Boost Your Daily Coffee Ritual With My Favorite Mini Coffee Scale

My morning coffee preparation is as much a ritual as it is a much-needed injection of caffeine. For a long time I muddled by with imprecise spoonfuls of beans and rough pours of hot water, until finally I got the coffee religion.

A cup or carafe of well-brewed coffee is made with consistency, and a key component is a coffee scale, which measures beans before and after grinding, tracks how much water you’ve added and tracks the brew duration. A common kitchen scale can do this, but for your most important morning routine, you’ll want something more.

The MHW-3Bomber Cube Coffee Scale Mini 2.0 does it all in a compact, affordable package, and it’s currently on sale for just $36 minus a 10% off coupon. Its features are tailored for coffee and espresso preparation. It recharges via USB-C cable and takes up nearly no space on your counter. The best part is you don’t need to dive deep into the intricacies of professional coffee brewing to gain the advantages a scale provides. 

Let gravity get you started

Aside from the obvious capability of giving a precise measurement of whatever you put on top of the scale, what I like about the Cube Coffee Scale Mini 2.0 is how convenient it is for me.

As long as the scale is powered on (via a physical switch, which I almost never again need to touch), it sleeps near my other coffee gear. When I put anything weighing over 100g on top, such as a small container to pour beans into, the scale wakes up and zeroes the measurement — most scales require that I add the container and then reset the amount before adding the beans.

Two photos of a coffee scale with a cup of coffee beans in it: at left is a top-down view, and at right is a side view.

The MHW-3Bomber Coffee Scale Mini 2.0 automatically activates when you place something heavier than 100g on it, like this cup, and then measures the coffee you put into the object.

Jeff Carlson/CNET

Smart modes for pour-over and espresso

The Cube Coffee Scale Mini 2.0 also features smart modes for the preparation of pour-over coffee and espresso. For example, with grounds all set in a pour-over cone, as soon as I start pouring water the scale begins recording the weight and starts the timer. When the brew finishes, the bright LCD displays the original weight of the grinds and the water weight plus the elapsed time.

When using it with an espresso machine, the scale is small enough to fit under most groupheads. This smart mode records the weight of the coffee in the portafilter — the silicon mat flips over to make this easier to balance — and then records the weight of the extracted espresso so you can dial in a good ratio of beans to liquid.

Two views of a coffee scale with an espresso machine's portafilter (coffee basket) on it.

For espresso, measure the coffee grounds put into the portafilter.
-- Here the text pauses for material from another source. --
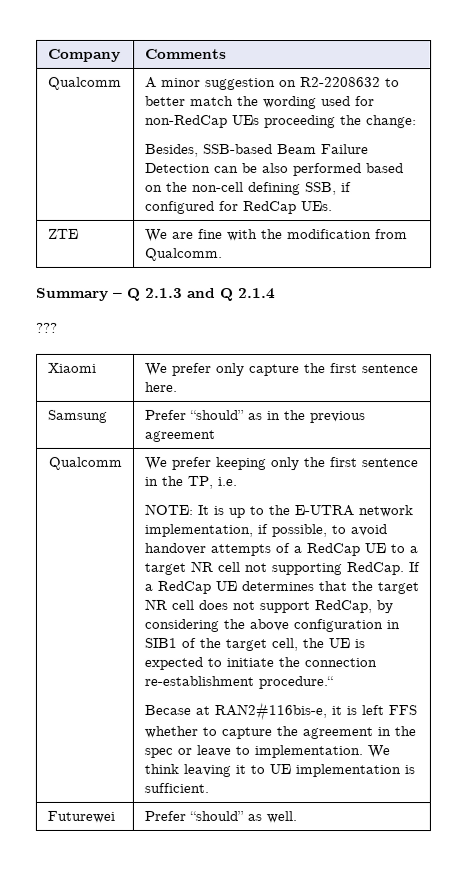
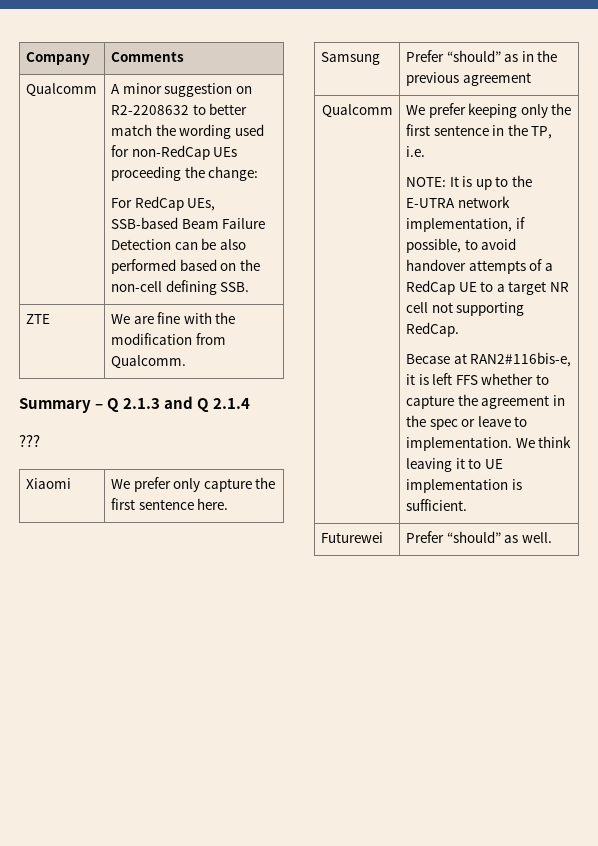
[144,143,199,157] Besides, -> [110,196,216,211] For RedCap UEs,
[304,182,352,196] [144,200,333,215] SSB, if configured for RedCap UEs. -> [220,282,250,292] SSB.
[407,562,420,573] [143,580,419,595] [143,598,393,614] [143,618,400,633] [143,637,365,652] [143,656,377,670] [143,675,333,690] If a RedCap UE determines that the target NR cell does not support RedCap, by considering the above configuration in SIB1 of the target cell, the UE is expected to initiate the connection re-establishment procedure.“ -> (459, 329) none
You can then move the scale to the espresso machine’s drip tray to weigh the extracted liquid.

Jeff Carlson/CNET

True to its name, the MHW-3Bomber Coffee Scale Mini 2.0 has a small footprint, which is great if the coffee corner in your kitchen is dense with gear. It’s best suited to smaller, single coffee batches, but I’ve successfully used it with an 8-cup pour-over coffee maker that I brew with most mornings.
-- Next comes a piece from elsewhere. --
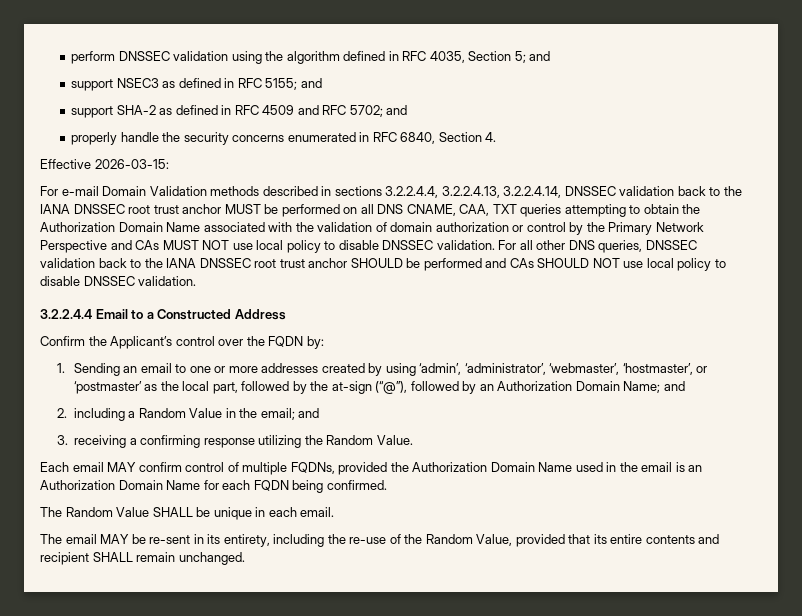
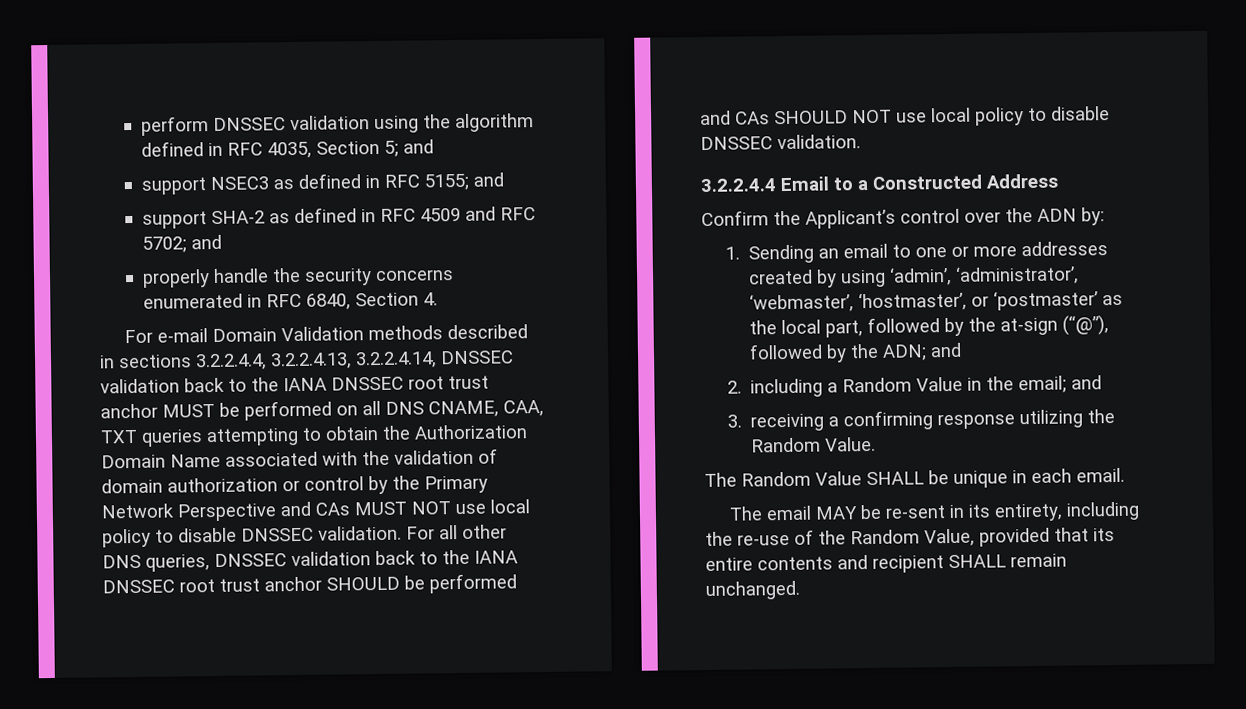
[40,159,169,169] // Effective 2026-03-15: -> (438, 299) none
[268,336,304,347] FQDN -> [1037,208,1077,222] ADN
[479,381,661,393] an Authorization Domain Name; -> [850,343,928,361] the ADN;
[40,462,703,475] [40,480,387,493] // Each email MAY confirm control of multiple FQDNs, provided the Authorization Domain Name used in the email is an Authorization Domain Name for each FQDN being confirmed. -> (877, 444) none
An 8-cup pour over coffee maker sits on a small coffee scale.

This 8-cup pour-over carafe fits fine on the MHW-3Bomber Coffee Scale Mini 2.0.

Jeff Carlson/CNET

Measuring my coffee beans and water has proven to be a revelation in my coffee prep. When an older, larger scale I’d used for years finally weighed its last grounds, I was buzzing with excitement to get a smaller, slightly smarter model — or maybe that was the caffeine coursing through me.